Federal Reserve Bank of Boston and MIT report on Project Hamilton’s first phase
As China’s digital yuan sees its debut on the first day of the 2022 Beijing Winter Olympics, another country has shown signs of stepping into the CBDC development arena. This was none other than the USA.
Just window shopping here
The Federal Reserve Bank of Boston [Boston Fed] and the Massachusetts Institute of Technology [MIT] have released an executive summary of the first phase of testing a blockchain-based digital currency, as part of Project Hamilton.

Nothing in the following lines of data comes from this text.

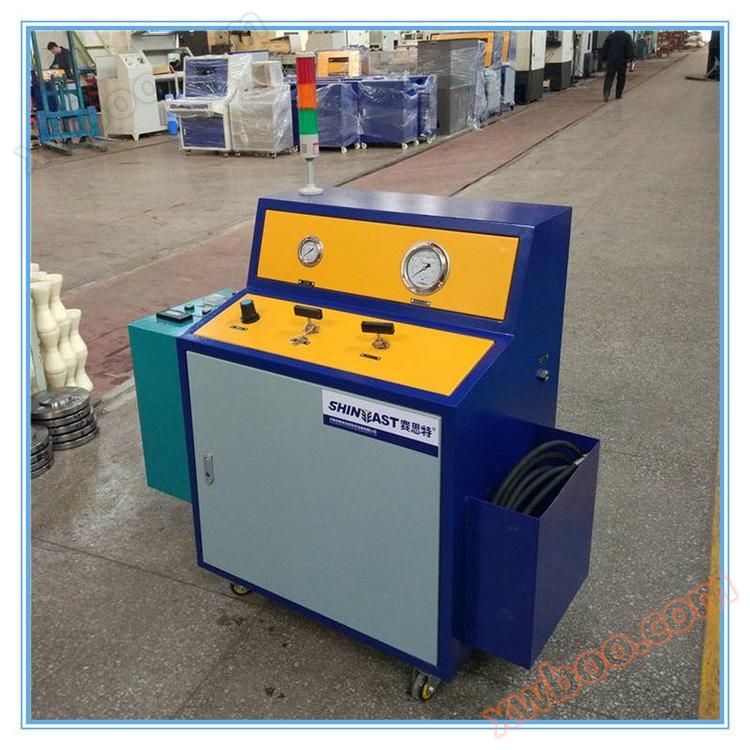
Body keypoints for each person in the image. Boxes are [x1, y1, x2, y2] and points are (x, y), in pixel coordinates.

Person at [600, 31, 635, 101]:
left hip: (611, 60)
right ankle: (618, 94)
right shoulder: (627, 36)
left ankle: (606, 93)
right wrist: (631, 59)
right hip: (622, 61)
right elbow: (630, 48)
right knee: (621, 78)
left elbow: (605, 48)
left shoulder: (610, 36)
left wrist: (603, 59)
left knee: (609, 77)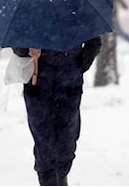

The summary reported that Boston Fed and MIT tested two technical architectures to process transactions, and shared their basic stats. The first model reportedly finished 99% of transactions in less than two seconds. However, challenges meant the maximum speed achieved was around 170,000 transactions per second.
Meanwhile, the second model achieved 1.7 million transactions per second, with 99% concluding in less than one second. It also had the potential to scale, but the catch was that transactions might not be registered in order.
Despite this, the Phase 1 conclusions weren’t as sunny as one might have expected. Fed Boston’s summary stated,
“Despite using ideas from blockchain technology, we found that a distributed ledger operating under the jurisdiction of different actors was not needed to achieve our goals.”
That said, MIT’s own report made it clear that Project Hamilton’s digital currency was not necessarily being developed for everyday use. Rather, MIT stressed that the experiment was run to develop a technical understanding of digital currencies and study “viable designs.”
Phase 2 research goals were proposed but are yet to be finalized.
Keep your CHIN-a up
A single figure reveals the chasm between China’s CBDC roadmap and that of the USA.
While China has seen digital yuan transactions reportedly worth around $1.5 billion, the Federal Reserve Bank of Boston’s executive summary revealed that the USA is still questioning concepts such as distributed ledger technology.
On the flip side, this slow-paced approach gives the Federal authorities more time to stress-test the digital currency and solve users’ concerns about privacy, before a possible deployment.